In the adjacent morgue, staff discussed the death of one of the assistants and the night security guard in hushed tones. They stood away from where the last forensic evidence had been collected by the local crime scene unit, who incidentally were based two laboratories down the corridor in the new lab wing of the Nirvana Morgue.
Their echoing voices in the hollow, tiled room almost drowned out the noise outside at the front door. Sam’s mind was racing with Nina’s words, those she’d spoken in concern; those he’d rebuked in intolerance. Inadvertently he succumbed to the urge and reached out to touch the remnants of her blood.
It was then that he saw the medical examiner’s PBX on the desk, undisturbed. A long shot, Sam thought to press redial from the extension. After all, he had to cover all the bases. His finger activated the melodic tone of the redial function and, with sweaty fingertips, he waited for it to ring.
“St. Columbanus Church,” a man answered.
Sam gulped as his body began to quiver under the yolk of tribulation. “Father Harper?”
“Aye?”
Sam fainted.
20
The Mephistopheles Phenomenon
Purdue woke up feeling well rested, although he did not remember coming to bed. His head felt heavy, but he blamed it on too much champagne consumed after the contract with Countess Baldwin had been concluded.
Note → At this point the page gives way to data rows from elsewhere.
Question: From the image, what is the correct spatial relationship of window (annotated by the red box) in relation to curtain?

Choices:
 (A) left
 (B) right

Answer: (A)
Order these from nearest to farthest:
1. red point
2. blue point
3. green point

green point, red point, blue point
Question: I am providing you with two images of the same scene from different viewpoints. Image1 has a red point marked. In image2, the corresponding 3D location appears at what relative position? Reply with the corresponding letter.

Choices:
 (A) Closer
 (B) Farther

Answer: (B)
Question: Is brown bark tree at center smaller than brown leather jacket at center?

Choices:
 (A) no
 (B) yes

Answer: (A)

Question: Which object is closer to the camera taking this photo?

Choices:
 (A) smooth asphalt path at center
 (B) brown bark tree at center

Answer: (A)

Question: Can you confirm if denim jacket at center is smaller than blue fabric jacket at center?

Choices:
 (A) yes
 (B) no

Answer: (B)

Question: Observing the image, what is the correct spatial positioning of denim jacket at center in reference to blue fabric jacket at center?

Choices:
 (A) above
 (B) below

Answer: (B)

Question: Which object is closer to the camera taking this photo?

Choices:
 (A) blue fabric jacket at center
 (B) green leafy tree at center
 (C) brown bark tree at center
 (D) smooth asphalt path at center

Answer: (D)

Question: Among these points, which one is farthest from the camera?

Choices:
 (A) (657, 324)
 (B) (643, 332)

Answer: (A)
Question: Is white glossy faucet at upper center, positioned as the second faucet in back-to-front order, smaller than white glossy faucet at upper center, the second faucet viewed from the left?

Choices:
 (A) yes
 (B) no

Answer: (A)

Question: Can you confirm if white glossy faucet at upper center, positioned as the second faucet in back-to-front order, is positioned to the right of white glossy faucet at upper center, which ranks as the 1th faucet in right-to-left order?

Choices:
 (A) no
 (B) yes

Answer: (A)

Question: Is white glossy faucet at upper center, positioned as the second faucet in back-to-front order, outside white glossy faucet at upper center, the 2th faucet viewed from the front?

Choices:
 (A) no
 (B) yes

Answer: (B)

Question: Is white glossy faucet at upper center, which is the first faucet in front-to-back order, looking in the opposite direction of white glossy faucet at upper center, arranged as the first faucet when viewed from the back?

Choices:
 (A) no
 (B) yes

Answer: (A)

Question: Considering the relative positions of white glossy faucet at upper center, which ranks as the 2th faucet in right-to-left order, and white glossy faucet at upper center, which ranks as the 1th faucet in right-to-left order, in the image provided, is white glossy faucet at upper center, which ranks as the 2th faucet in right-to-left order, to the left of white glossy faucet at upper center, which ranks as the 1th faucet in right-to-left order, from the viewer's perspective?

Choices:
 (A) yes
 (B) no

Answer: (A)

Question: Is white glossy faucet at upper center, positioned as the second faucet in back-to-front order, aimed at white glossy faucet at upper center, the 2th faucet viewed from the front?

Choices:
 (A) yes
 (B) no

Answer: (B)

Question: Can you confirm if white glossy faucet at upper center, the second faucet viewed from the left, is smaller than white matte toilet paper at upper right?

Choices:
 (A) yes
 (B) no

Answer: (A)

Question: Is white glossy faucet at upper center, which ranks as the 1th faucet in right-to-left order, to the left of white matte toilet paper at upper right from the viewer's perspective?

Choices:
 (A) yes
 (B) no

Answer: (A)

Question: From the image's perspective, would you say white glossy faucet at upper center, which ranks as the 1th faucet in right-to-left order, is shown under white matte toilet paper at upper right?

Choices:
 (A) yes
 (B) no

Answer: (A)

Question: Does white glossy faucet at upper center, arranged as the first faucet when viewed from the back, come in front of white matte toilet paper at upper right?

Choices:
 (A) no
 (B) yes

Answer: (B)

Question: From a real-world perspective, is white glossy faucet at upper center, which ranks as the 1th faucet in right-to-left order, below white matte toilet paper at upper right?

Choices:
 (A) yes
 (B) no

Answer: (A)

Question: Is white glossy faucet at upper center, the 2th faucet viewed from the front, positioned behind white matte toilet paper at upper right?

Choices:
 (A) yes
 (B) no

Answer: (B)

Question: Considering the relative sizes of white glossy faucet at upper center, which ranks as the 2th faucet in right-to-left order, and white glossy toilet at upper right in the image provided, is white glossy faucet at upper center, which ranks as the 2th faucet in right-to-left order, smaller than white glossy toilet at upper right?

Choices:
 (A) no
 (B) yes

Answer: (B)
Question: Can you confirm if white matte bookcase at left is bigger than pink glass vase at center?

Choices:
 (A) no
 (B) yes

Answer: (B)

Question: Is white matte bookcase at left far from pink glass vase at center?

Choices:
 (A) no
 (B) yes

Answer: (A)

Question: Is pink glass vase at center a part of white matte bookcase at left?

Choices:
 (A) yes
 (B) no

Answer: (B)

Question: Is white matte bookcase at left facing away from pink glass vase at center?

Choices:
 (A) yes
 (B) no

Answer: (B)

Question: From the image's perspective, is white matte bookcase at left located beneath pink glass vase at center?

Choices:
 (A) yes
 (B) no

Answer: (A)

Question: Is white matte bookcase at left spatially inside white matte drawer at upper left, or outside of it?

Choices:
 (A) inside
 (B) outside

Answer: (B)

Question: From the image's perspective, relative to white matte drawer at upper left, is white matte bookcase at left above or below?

“Headache?” he heard the delectable woman say, and Purdue immediately remembered her skin and her scent. He opened his eyes. “You’re frowning and groaning,” she smiled. She was sitting at the window, sipping her tea. The morning brightness blurred the borders of her silhouette, illuminating her beauty with a halo and blinding him to the rest of her. “Hangover?”
“Actually,” he smiled back at her, “I have no headache. Just feels like I have a rock weighing on my head.”
Her husky chuckle was like opium to Purdue. When she looked out from the tenth story window, her flawless complexion glowed in the mild sun’s rays. Turning in her position, Purdue now noticed that she was naked, her ample breasts forcing the curtains of her white satin robe to fall from her shoulders, along her arms and draping to her ankles. All of her was in glorious view. It seemed that her robe was just an obligation.
Bits and pieces of the time with her briefly kissed his recollection before dwindling once more, and Purdue tried to relive what had to have been the best night of his life.
“Tea?” she asked.
“Thank you, yes. No sugar, please,” he requested.
“Honey, then?” she persisted.
Purdue never particularly liked honey. He had always had an aversion for its aftertaste and syrupy consistency, yet he nodded. “That would be great, thank you.”
He watched the Countess walk, so softly that she made no sound. Barefoot, with her dark hair coiling wildly, she appeared to momentarily resemble Nina. The vision of the historian was so vivid that Purdue had to shake his head to correct his perception.
“I know it is rude to discuss business so soon after morning reacquaintance, David, but I just want to make sure what is next,” she said, as she prepared his tea with her back to him. “How soon will we embark on the quest for my crown?”
Purdue remembered vaguely that she’d propositioned him at the party after the last meeting he’d attended, and that she wished for him to help her seek a lost crown in Jerusalem. Other than that, he only recalled signing a contract pertaining to the expedition, but not the details.